I like the retention - indeed enhancement - of the Brushfield Street facade, the public-space loggia formed behind it, the now-smaller retail units in a court yarded arcade within, the part-subsidised SME's, the broadly permeable ground floor. I don't like the loss of The Gun pub, that emblem of East End tradition, four generations in one family, but am heartened by the promise of its return. Distinguished elements of its interior (bird’s eye maple panelling, glass-panelled ceiling etc) must be conserved for eventual reinstatement. I shall miss the Fruit and Wool’s wide and rangy double staircase, with oak handrail as thick as a thigh. I don't much like the massing of the upper floors, but I do understand the economic truth that any scheme with some hope of getting built must deliver value to its sponsors. Is there a better design for this site? Almost certainly, yes. But that design is without a brief, and simply won’t get built. Of course we all mourn the streets of early Georgian terraces which the Fruit and Wool once swept away. But no amount of wishing will bring them back. Dorset Street is gone. All that remains today is its memory – no houses, no buildings. 

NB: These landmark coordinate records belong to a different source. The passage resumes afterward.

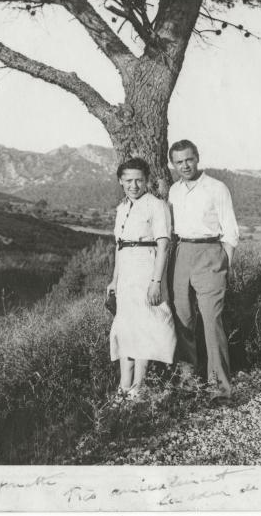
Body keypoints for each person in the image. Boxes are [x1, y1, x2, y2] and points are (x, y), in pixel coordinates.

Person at [168, 139, 239, 402]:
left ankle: (220, 388)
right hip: (182, 253)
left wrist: (223, 264)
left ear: (197, 158)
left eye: (189, 159)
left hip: (210, 254)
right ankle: (188, 383)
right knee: (183, 319)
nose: (185, 165)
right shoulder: (174, 191)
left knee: (212, 322)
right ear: (173, 165)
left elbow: (230, 232)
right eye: (179, 162)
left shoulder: (216, 188)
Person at [107, 157, 176, 399]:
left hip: (147, 268)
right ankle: (124, 386)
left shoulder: (157, 205)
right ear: (120, 181)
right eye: (128, 180)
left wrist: (156, 281)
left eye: (139, 180)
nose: (133, 185)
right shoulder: (122, 208)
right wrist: (114, 280)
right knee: (126, 326)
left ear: (146, 180)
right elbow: (119, 246)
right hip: (126, 273)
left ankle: (139, 386)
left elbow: (164, 245)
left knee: (146, 325)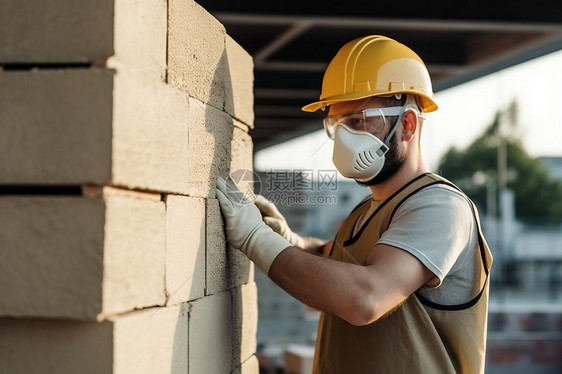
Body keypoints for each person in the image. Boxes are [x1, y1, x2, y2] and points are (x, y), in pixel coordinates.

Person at [216, 35, 493, 374]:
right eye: (338, 123)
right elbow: (333, 261)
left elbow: (366, 298)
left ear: (406, 124)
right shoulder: (367, 210)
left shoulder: (441, 209)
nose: (345, 137)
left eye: (359, 121)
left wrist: (254, 239)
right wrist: (291, 241)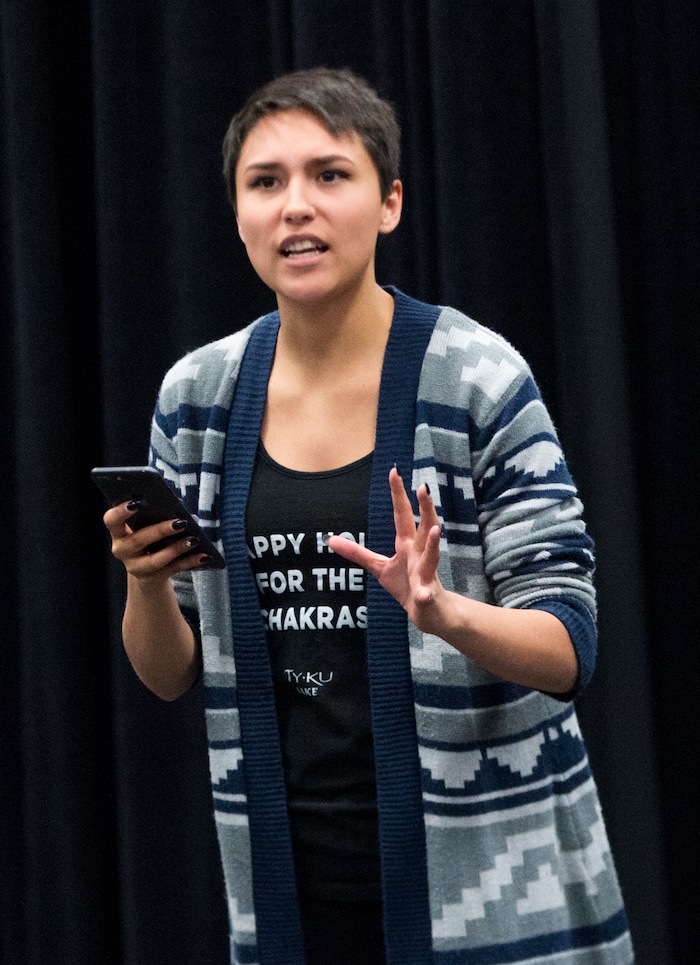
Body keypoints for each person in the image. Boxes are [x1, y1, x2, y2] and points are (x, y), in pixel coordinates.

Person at [103, 67, 634, 965]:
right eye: (265, 182)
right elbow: (170, 674)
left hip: (489, 892)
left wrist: (443, 612)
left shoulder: (477, 378)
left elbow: (571, 646)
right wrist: (145, 583)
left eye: (330, 174)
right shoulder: (197, 398)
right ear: (237, 213)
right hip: (290, 896)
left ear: (389, 203)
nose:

If this scheme should go through tonight, we should compliment ourselves, objectors and supporters all, on having extracted a far better design from the developers at the end of this long, wretched process. We should agree to set aside our differences, better to deal with what lies ahead. And we should unite to bear down on the detail of this new building to be certain that, within the parameters that are set, we get the best possible outcome we can.